By Anton Chekhov, translated by Tom Stoppard

By Gadi Dechter | Posted 10/6/2004

In 1892, Anton Chekhov bought a country estate in Melikhovo, a village 50 miles south of Moscow. During his six years there, he only wrote one play, The Seagull. Though it is perhaps his most brilliant and affecting study of Russian provincial society, it was poorly received at its 1896 St. Petersburg premiere. A triumphant Moscow production two years later, however, would establish the short-story writer’s reputation as a master dramatist.

There is, of course, no analogous redemption for the anguished characters who populate the play, but their gorgeous despair is our limitless reward—and Kasi Campbell’s production of Tom Stoppard’s fluid 1997 translation at Rep Stage is a real treat, joyfully wallowing in the twin excesses of desperate love and decadent philosophizing.

Against the fin-de-siècle backdrop of encroaching modernity, a traditional estate is held together only by unrequited love. Black-clad Masha loves tortured artist Konstantin, who loves fame-seeking Nina, who loves the dashing novelist Trigorin, who is beholden to the famous actress Arkadina, who loves only herself. A sea gull is shot, and everything unravels.
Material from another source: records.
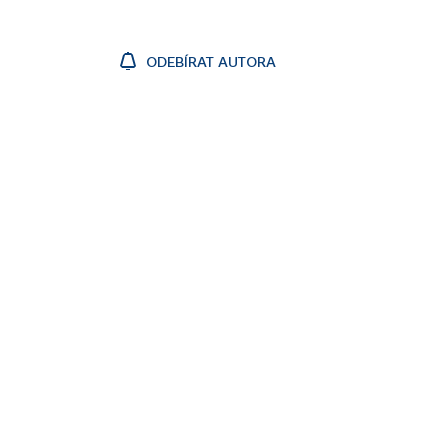
ODEBÍRAT AUTORA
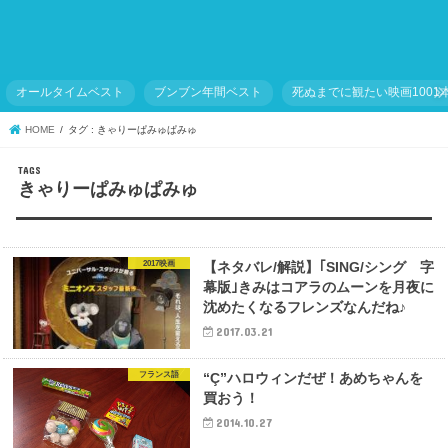
オールタイムベスト
ブンブン年間ベスト
死ぬまでに観たい映画1001
HOME
タグ : きゃりーぱみゅぱみゅ
きゃりーぱみゅぱみゅ
2017映画
【ネタバレ/解説】｢SING/シング 字
幕版｣きみはコアラのムーンを月夜に
沈めたくなるフレンズなんだね♪
2017.03.21
フランス語
“Ç”ハロウィンだぜ！あめちゃんを
買おう！
2014.10.27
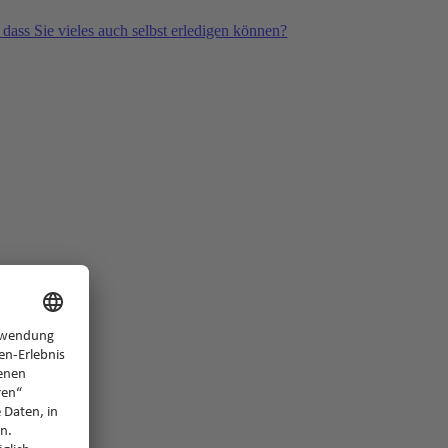
 dass Sie vieles auch selbst erledigen können?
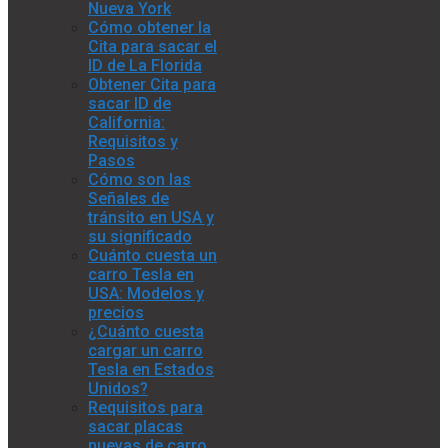
Nueva York
Cómo obtener la
Cita para sacar el
ID de La Florida
Obtener Cita para
sacar ID de
California:
Requisitos y
Pasos
Cómo son las
Señales de
tránsito en USA y
su significado
Cuánto cuesta un
carro Tesla en
USA: Modelos y
precios
¿Cuánto cuesta
cargar un carro
Tesla en Estados
Unidos?
Requisitos para
sacar placas
nuevas de carro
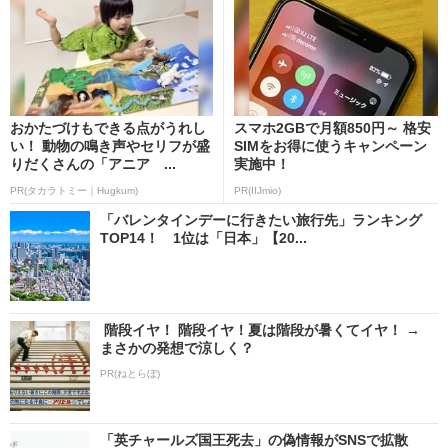
おかたづけもできる点がうれし
スマホ2GBで月額850円～ 格安
い！ 動物の鳴き声やセリフが盛
SIMをお得に使うキャンペーン
りだくさんの「アニア ...
実施中！
PR(タカラトミー｜Hugkum)
PR(IIJmio)
「バレンタインデーに行きたい旅行先」ランキング
TOP14！ 1位は「日本」【20...
階段イヤ！ 階段イヤ！夏は階段が暑くてイヤ！ →
まさかの発想で涼しく？
PR(ねとらぼ)
「英チャールズ国王死去」の偽情報がSNSで拡散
Karl Miller’s near flawless turn as Konstantin is the triumph of the production. Without his charisma and self-effacing charm, the first two acts might have come off as staged and stilted. Apart from Nigel Reed (pictured) offering a bewitching take on Trigorin—a character too often portrayed as a despicable hack—the play doesn’t quite hit its stride until the third. But then comes the stormy head-bandaging scene between Konstantin and his mother (Helen Hedman, pictured), whizzing around (and under) Tony Cisek’s elegant set, and Chekhov has us in his grip, though we may squirm at what we know he has in store.

As Masha, Cheryl Resors mourns for her life with acerbic wit, and some of the most perfectly realized moments of the production come between her and Bruce Nelson, who plays the supplicant schoolteacher, Medvedenko, with warmth and nuance. Another standout in a minor role is Robert Leembruggen’s Shamraev, the alternately beleaguered and belligerent farm manager, whose furious subservience to the whims of decaying gentry are a welcome comic foil. Less successful is Bill Largess’ Dorn; his cutesy interpretation of the meditative medicine man is good for a few chuckles but robs the doctor of the gravitas he requires in the final scene.

Audiences are likely to disagree about Megan Anderson’s take on the title character, Nina. She is beautiful and talented, but Anderson’s mannered and overenunciated performance threatens to conflate her performance with Konstantin’s uncharitable summary of Nina’s stage career: “She played some parts, but she played them crudely with a lot of declaiming and throwing her arms about.”